You Guest It: Reaffirming Our Community Norms
In our schools, when there is a transgression of school values, we pause to discuss what happened, to ensure that all understand how the act violated our norms, to reflect on who was impacted by the event, and to work together to prevent future transgressions. When a transgression occurs outside of school and violates our community values, it’s only appropriate to call out the violation, reflect on what happened, and hopefully prevent the behavior from happening in the future.

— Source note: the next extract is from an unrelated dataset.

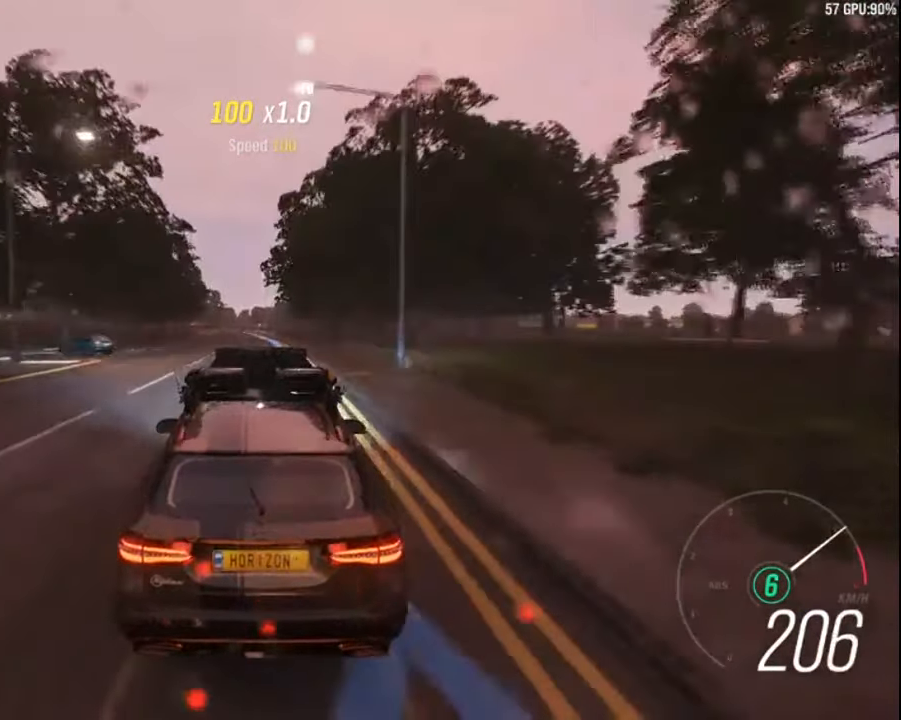
{"keys": ["up"], "events": [[383, "left", "down"], [467, "left", "up"]]}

Last week, a ninth-grade student went door-to-door selling holiday wreaths as part of a Monomoy robotics team fundraiser. The schools have a policy against door-to-door sales and so do our towns, but the boy didn’t know this. There is something to be said about the boy's entrepreneurial spirit and his love for robotics, two traits that will serve him well in the future. His salesmanship was not the significant violation of community norms; rather, it’s what happened next.

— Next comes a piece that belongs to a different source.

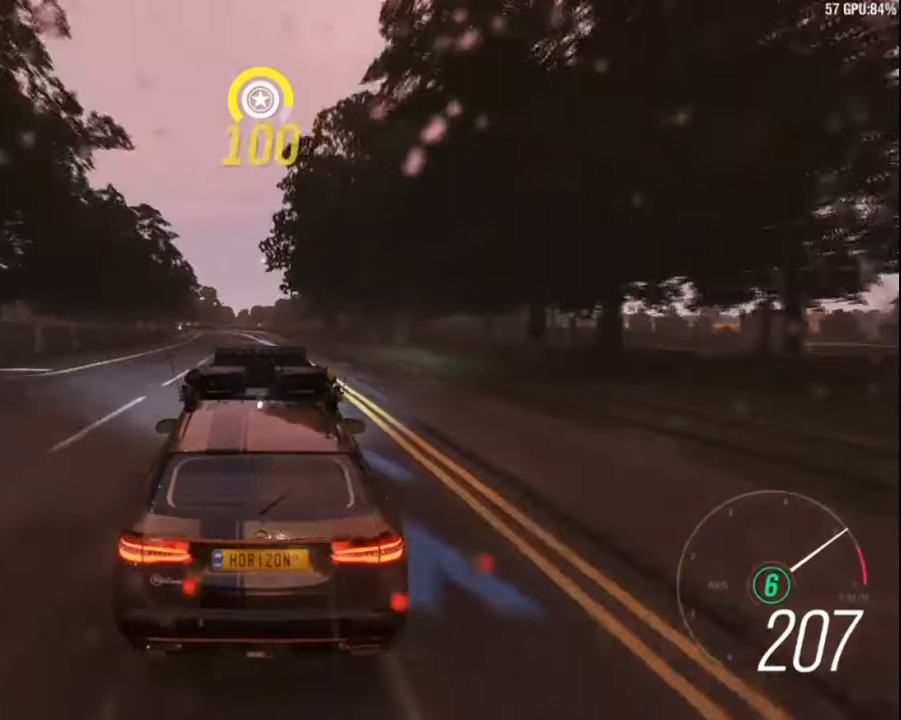
{"keys": ["left", "up"], "events": [[400, "left", "down"]]}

For whatever reason, one homeowner chose to post the video and audio from their doorbell camera of the boy at their front door on a community Facebook site and enabled others to comment on the video of the boy. Posting videos on Facebook of any child who is not your own seems like a breach of community norms, but why post this video of this child? It gets dark early this time of year, and perhaps having a kid knock on the door after dark while their parent was waiting in the car was unsettling, and the homeowner felt they needed to warn others. Or was it unsettling because the budding robotics entrepreneur knocking at the door happened to be Black? Nonetheless, the choice to post the video of a Black child at the door on a public forum then opened that boy up to comments that were a significant transgression of our community values. When a reply to the homeowner’s post read “another illegal to send back come January,” a few of our Monomoy staff called out the prejudice and hate.
The video and posts have been taken down, but it does not excuse the intolerance that surfaced in a community Facebook forum this past Friday. All it took was one child knocking on a door, trying to support his robotics team, to have implicit and explicit biases lying beneath the surface in our community bubble up. There is no place for prejudice and hate in our schools or our towns, and clearly, there is work to be done so that all feel valued, are welcomed and are treated with dignity. We must treat all members of our community better than this, particularly the most vulnerable.
Scott Carpenter, Ed.D., is superintendent of the Monomoy Regional School District.